A New Cuban Connection to JFK’s Murder 1

target-jfkBy Robert K. Wilcox, American Thinker

Days after the John F. Kennedy assassination, top White House aides read an eyes-only report that Cuba was behind the shocking Dallas murder.  Castro had warned he’d retaliate if the Kennedy administration kept trying to kill him, and they continued.  New president Lyndon Johnson ordered the secret report buried.  If made public, the U.S. would have to attack Soviet-backed Cuba and thus start World War III.

It’s been 53 years since that terrible day in Dallas, and the “Cuban Connection” has resurfaced in newly revealed secret diaries of a deceased Cold War spy and assassin.  Douglas Bazata was a decorated OSS special forces “Jedburgh” in World War II and a celebrated freelance spy who, after the war, worked for the CIA, among other intelligence agencies.  His now decoded secret diaries tell for the first time the extraordinary story of his close friend, Rene A. Dussaq, a fellow “Jed” and larger-than-life clandestine, who, he says hatched the assassination plan and led it as a shooter in Dallas.  The fascinating story and evidence, pro and con, is in my new book, Target: JFK — The Spy Who Killed Kennedy?, a mystery story that could be the key to that famous murder.

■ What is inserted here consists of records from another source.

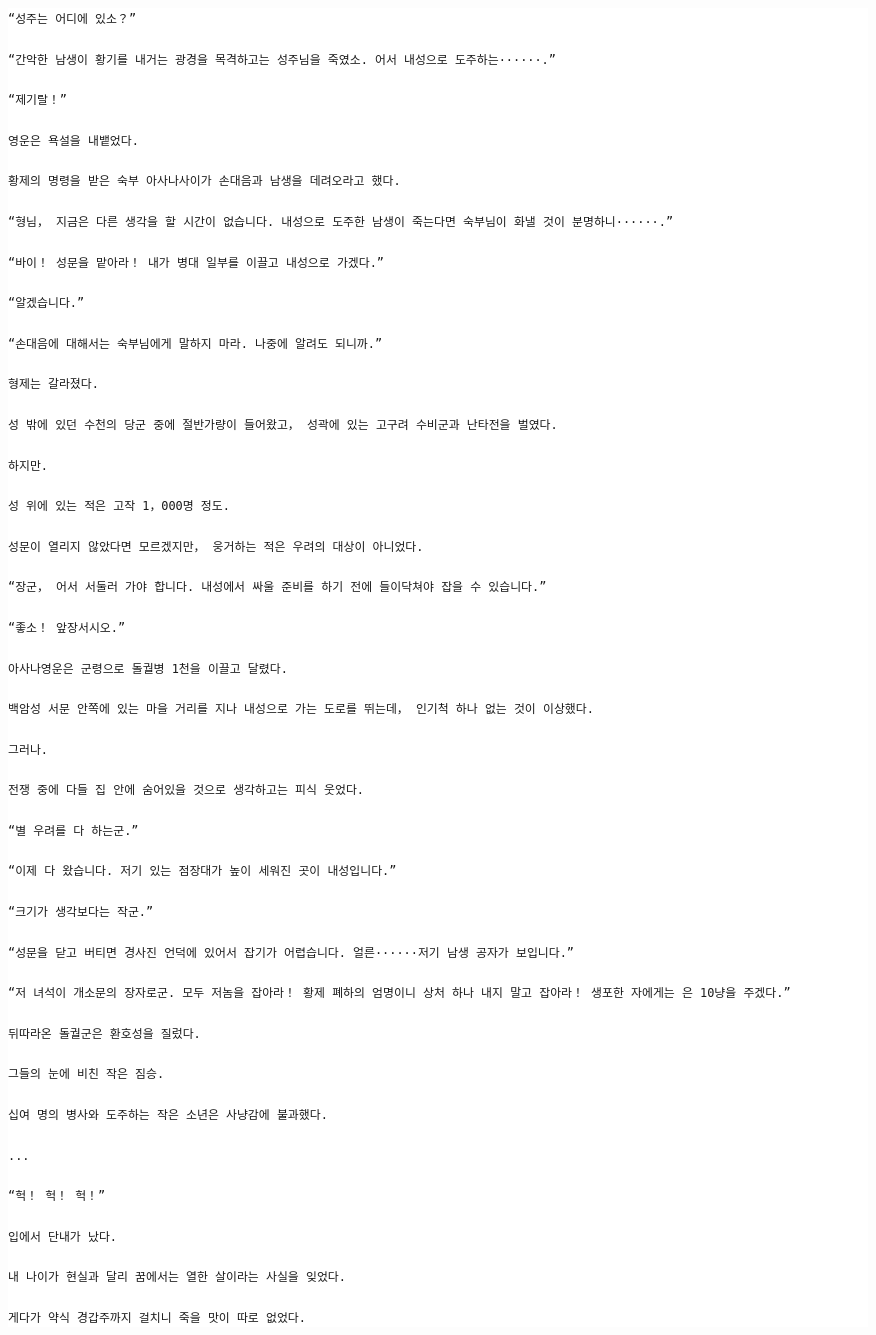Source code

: 	“성주는 어디에 있소？”

	“간악한 남생이 황기를 내거는 광경을 목격하고는 성주님을 죽였소. 어서 내성으로 도주하는······.”

	“제기랄！”

	영운은 욕설을 내뱉었다.

	황제의 명령을 받은 숙부 아사나사이가 손대음과 남생을 데려오라고 했다.

	“형님， 지금은 다른 생각을 할 시간이 없습니다. 내성으로 도주한 남생이 죽는다면 숙부님이 화낼 것이 분명하니······.”

	“바이！ 성문을 맡아라！ 내가 병대 일부를 이끌고 내성으로 가겠다.”

	“알겠습니다.”

	“손대음에 대해서는 숙부님에게 말하지 마라. 나중에 알려도 되니까.”

	형제는 갈라졌다.

	성 밖에 있던 수천의 당군 중에 절반가량이 들어왔고， 성곽에 있는 고구려 수비군과 난타전을 벌였다.

	하지만.

	성 위에 있는 적은 고작 1，000명 정도.

	성문이 열리지 않았다면 모르겠지만， 웅거하는 적은 우려의 대상이 아니었다.

	“장군， 어서 서둘러 가야 합니다. 내성에서 싸울 준비를 하기 전에 들이닥쳐야 잡을 수 있습니다.”

	“좋소！ 앞장서시오.”

	아사나영운은 군령으로 돌궐병 1천을 이끌고 달렸다.

	백암성 서문 안쪽에 있는 마을 거리를 지나 내성으로 가는 도로를 뛰는데， 인기척 하나 없는 것이 이상했다.

	그러나.

	전쟁 중에 다들 집 안에 숨어있을 것으로 생각하고는 피식 웃었다.

	“별 우려를 다 하는군.”

	“이제 다 왔습니다. 저기 있는 점장대가 높이 세워진 곳이 내성입니다.”

	“크기가 생각보다는 작군.”

	“성문을 닫고 버티면 경사진 언덕에 있어서 잡기가 어렵습니다. 얼른······저기 남생 공자가 보입니다.”

	“저 녀석이 개소문의 장자로군. 모두 저놈을 잡아라！ 황제 폐하의 엄명이니 상처 하나 내지 말고 잡아라！ 생포한 자에게는 은 10냥을 주겠다.”

	뒤따라온 돌궐군은 환호성을 질렀다.

	그들의 눈에 비친 작은 짐승.

	십여 명의 병사와 도주하는 작은 소년은 사냥감에 불과했다.

	...

	“헉！ 헉！ 헉！”

	입에서 단내가 났다.

	내 나이가 현실과 달리 꿈에서는 열한 살이라는 사실을 잊었다.

	게다가 약식 경갑주까지 걸치니 죽을 맛이 따로 없었다.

Dussaq, Argentine-born and naturalized as an American in 1942, was the son of a Cuban diplomat.  While being educated in Switzerland, he spent summers in Cuba and considered himself Cuban.  Per the diaries, he hatched the assassination plan to free Cuba from U.S. domination – exploitation vividly illustrated in the movie The Godfather, when gangsters cut a cake shaped as Cuba.  Suave and fearless, Dussaq was an Olympic athlete, Cuban revolutionary, Hollywood stuntman, and deep sea diver and treasure hunter.  During WWII, he became the legendary “Captain Bazooka” in France, who helped the Maquis defeat the Nazis.  Almost singlehandedly, he captured a garrison of over 500 Germans.

Few in America have ever heard of Dussaq, although some of his exploits have been chronicled.  He kept a low profile as a successful post-WWII Los Angeles insurance agent while secretly working undercover for the FBI against Hollywood communists in the 1950s.  It also appears that he was a double, and perhaps triple, agent working ostensibly for the CIA, but also for Cuba, if not others.  Characteristically, the CIA will neither confirm nor deny that.  Bazata, too, after the war, worked for the CIA and was a good friend of William Colby, who headed the CIA from 1973 to 1976.  Because of who Bazata was and his level of access, his secret diaries must be taken seriously.

Dussaq and Bazata met in Cuba in the 1930s.  Bazata was a young marine assigned to assassinate a Cuban revolutionary.  The mission went awry, but Dussaq saved his life; therefore, Bazata was in his debt.  He also admired Dussaq for his intelligence and fearlessness.  As Jedburghs, both men jumped into occupied France, where their bond deepened.  After the war, writes Bazata, Dussaq grew angry at U.S. exploitation of Cuba, and once JFK became president, Kennedy’s administration’s Bay of Pigs invasion and continual attempts to assassinate Fidel Castro gave justification in Dussaq’s mind for implementing “Hydra-K,” the JFK kill-plot detailed in the diaries.